-- Source material follows --

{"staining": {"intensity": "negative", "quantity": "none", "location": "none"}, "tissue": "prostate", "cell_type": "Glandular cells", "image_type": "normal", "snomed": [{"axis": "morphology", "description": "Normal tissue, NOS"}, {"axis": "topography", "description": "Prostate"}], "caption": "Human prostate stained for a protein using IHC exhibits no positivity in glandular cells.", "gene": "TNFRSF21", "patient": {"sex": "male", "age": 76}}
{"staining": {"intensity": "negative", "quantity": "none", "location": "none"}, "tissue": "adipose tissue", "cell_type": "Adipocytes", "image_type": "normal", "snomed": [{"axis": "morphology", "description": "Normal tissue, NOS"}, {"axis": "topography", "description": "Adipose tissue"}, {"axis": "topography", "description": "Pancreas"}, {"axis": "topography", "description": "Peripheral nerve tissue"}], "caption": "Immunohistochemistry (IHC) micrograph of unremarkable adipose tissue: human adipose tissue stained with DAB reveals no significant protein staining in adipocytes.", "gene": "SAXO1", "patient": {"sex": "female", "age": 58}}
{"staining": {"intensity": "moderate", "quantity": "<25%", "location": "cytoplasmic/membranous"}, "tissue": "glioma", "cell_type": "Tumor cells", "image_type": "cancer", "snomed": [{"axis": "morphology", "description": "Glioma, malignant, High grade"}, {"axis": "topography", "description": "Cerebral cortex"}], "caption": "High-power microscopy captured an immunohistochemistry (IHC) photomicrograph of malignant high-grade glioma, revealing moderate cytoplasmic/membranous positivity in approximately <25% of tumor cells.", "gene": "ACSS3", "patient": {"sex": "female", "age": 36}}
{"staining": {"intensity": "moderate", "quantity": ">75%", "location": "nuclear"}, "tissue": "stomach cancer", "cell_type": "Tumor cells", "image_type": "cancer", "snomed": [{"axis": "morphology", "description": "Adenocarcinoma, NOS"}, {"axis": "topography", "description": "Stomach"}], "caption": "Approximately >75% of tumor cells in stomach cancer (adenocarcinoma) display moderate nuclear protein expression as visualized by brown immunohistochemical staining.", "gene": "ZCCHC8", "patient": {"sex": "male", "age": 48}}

-- Source material concluded --

> Task statement: The answer is the data above, retyped exactly in full.

> Solved exercise:
{"staining": {"intensity": "negative", "quantity": "none", "location": "none"}, "tissue": "prostate", "cell_type": "Glandular cells", "image_type": "normal", "snomed": [{"axis": "morphology", "description": "Normal tissue, NOS"}, {"axis": "topography", "description": "Prostate"}], "caption": "Human prostate stained for a protein using IHC exhibits no positivity in glandular cells.", "gene": "TNFRSF21", "patient": {"sex": "male", "age": 76}}
{"staining": {"intensity": "negative", "quantity": "none", "location": "none"}, "tissue": "adipose tissue", "cell_type": "Adipocytes", "image_type": "normal", "snomed": [{"axis": "morphology", "description": "Normal tissue, NOS"}, {"axis": "topography", "description": "Adipose tissue"}, {"axis": "topography", "description": "Pancreas"}, {"axis": "topography", "description": "Peripheral nerve tissue"}], "caption": "Immunohistochemistry (IHC) micrograph of unremarkable adipose tissue: human adipose tissue stained with DAB reveals no significant protein staining in adipocytes.", "gene": "SAXO1", "patient": {"sex": "female", "age": 58}}
{"staining": {"intensity": "moderate", "quantity": "<25%", "location": "cytoplasmic/membranous"}, "tissue": "glioma", "cell_type": "Tumor cells", "image_type": "cancer", "snomed": [{"axis": "morphology", "description": "Glioma, malignant, High grade"}, {"axis": "topography", "description": "Cerebral cortex"}], "caption": "High-power microscopy captured an immunohistochemistry (IHC) photomicrograph of malignant high-grade glioma, revealing moderate cytoplasmic/membranous positivity in approximately <25% of tumor cells.", "gene": "ACSS3", "patient": {"sex": "female", "age": 36}}
{"staining": {"intensity": "moderate", "quantity": ">75%", "location": "nuclear"}, "tissue": "stomach cancer", "cell_type": "Tumor cells", "image_type": "cancer", "snomed": [{"axis": "morphology", "description": "Adenocarcinoma, NOS"}, {"axis": "topography", "description": "Stomach"}], "caption": "Approximately >75% of tumor cells in stomach cancer (adenocarcinoma) display moderate nuclear protein expression as visualized by brown immunohistochemical staining.", "gene": "ZCCHC8", "patient": {"sex": "male", "age": 48}}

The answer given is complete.